-
Architects: Assadi + Pulido
- Area: 400 m²
- Year: 2008
-
Photographs:Nico Saieh
Text description provided by the architects. The proposal for the installation of the XVI Architecture Biennale starts with the selection of the venue: The Contemporary Art Museum at the Forestal Park. Even if the building wasn´t big enough to host the Biennale, it had plenty of virtues for the event: a centric location with good accessibility, immersed on the most important park in Santiago, but mostly because it has one of the most significant variables for this installation: the possibility to extend the Biennale to a wider audience, not only to the architects. Opening the exhibition on the specific context "Towards an architecture that cares about our planet", results in an exposure of our affairs to the public, on an open plaza tied to a space on where each part of the exhibition allows for an open exchange of information.
The Biennale´s exhibitions didn´t fit inside the Museum, which we already knew when choosing the venue. The lack of space at the interior of the museum gave us the opportunity, on one side, to take a good portion of the exhibition to the outside -the one in hands of the ones with more time and energy to generate knowledge through experimentation, the students- while activating the plaza in front of the museum, which has been the stage for public events linked to performing arts. The "Juggler´s Square", is proposed as a public platform over which a temporal 400sqm pavilion will be built, with similar proportions to the inner space of the Museum, hosting the architecture schools exhibition. On the other side, it liberates from exhibitions this inner space, turning it into an open auditorium for the international conferences.
turning this...
... into this.
The pavilion sticks to the call of the Biennale. From the beginning and to the end of the design, we chase the idea of working with reusable or already reused elements, from the pavilion structure and it´s skin, to the interior elements of the exhibition inside of the museum. On the first, structured by scaffoldings, it´s treated like an open plan cage over the plaza, liberating the maximum public space for activities related to the Biennale. The outer skin of the pavilion is a woven fabric with refurbished aluminum strip provided by Hunter Douglas, a material that can be recycled, but given that the amount of energy required for the process is so high, it´s better for the environment to discard it. Hunter Douglas opens then the possibility of reusing this material, saving the required energy needed for recycling, which resulted on making this a commercial product. Also, the pavilion will use a carpet provided by InterfaceFlor, which uses an 80% of recycled fabrics. Once the Biennale is over, 100% of the elements used on the pavilion will be reused.
The exhibitions at the interior of the museum have been placed on the main rooms. The buildings will be shown on a 160cm tall wall at the center of each room, without touching the walls of the building. The wall, composed of solid blocks of corrugated cardboard of 40cm by side, extrudes sittings from these modules, leaving openings where the scale models and exhibition boards are placed using the same module: 40x40, 40x80 and 40x120 centimeters.

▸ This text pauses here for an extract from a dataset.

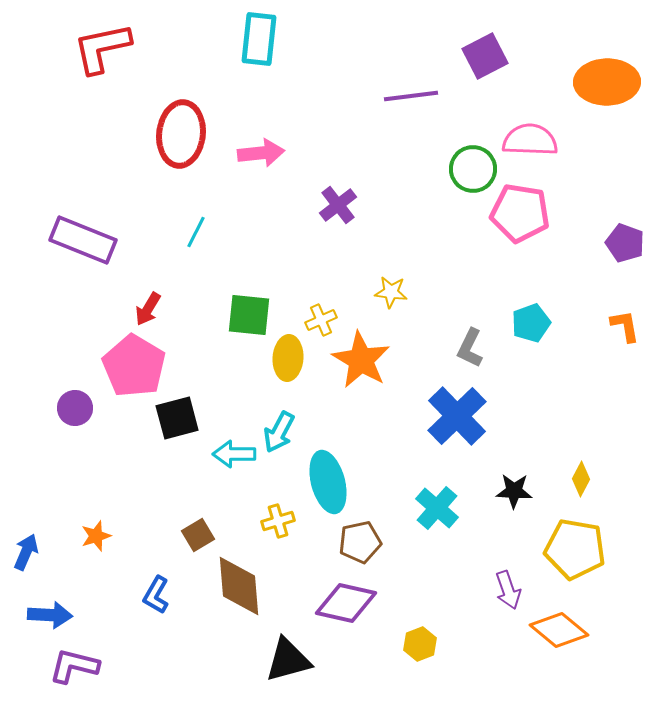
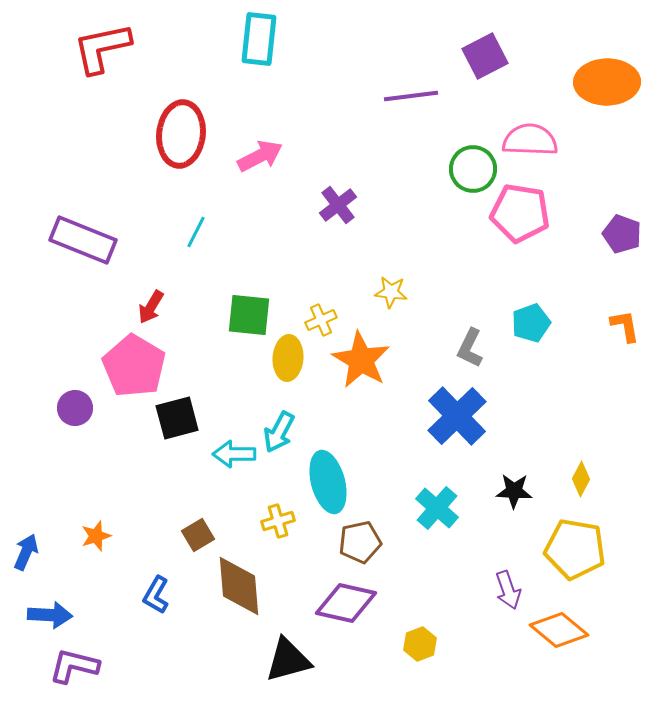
pink arrow at (261, 153): moved 1 px left, 3 px down; rotated 21 degrees counterclockwise
purple pentagon at (625, 243): moved 3 px left, 9 px up
red arrow at (148, 309): moved 3 px right, 2 px up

The corrugated cardboard blocks aren´t glued together, working by their weight alone, which allows for the wall to be dismounted and then put together again at another location. At the same time, these modules allow for a smaller configuration of the exhibition, which will be sent to other cities before being recycled.
The international conferences will be given at the central patio of the museum, a space with wooden cubes made out of conglomerated timber by Masisa, turning this space on the main auditorium of the Biennale. During the day, these elements will be part of an encounter plaza, surrounded by a photo exhibition with works of emergent latin american architects. The space of this auditorium is confined by drywall panels used by the sponsors for exhibition to the circulation spaces of the museum. Once again, 100% of the materials used at the interior of the museum will be recycled when the Biennale is over.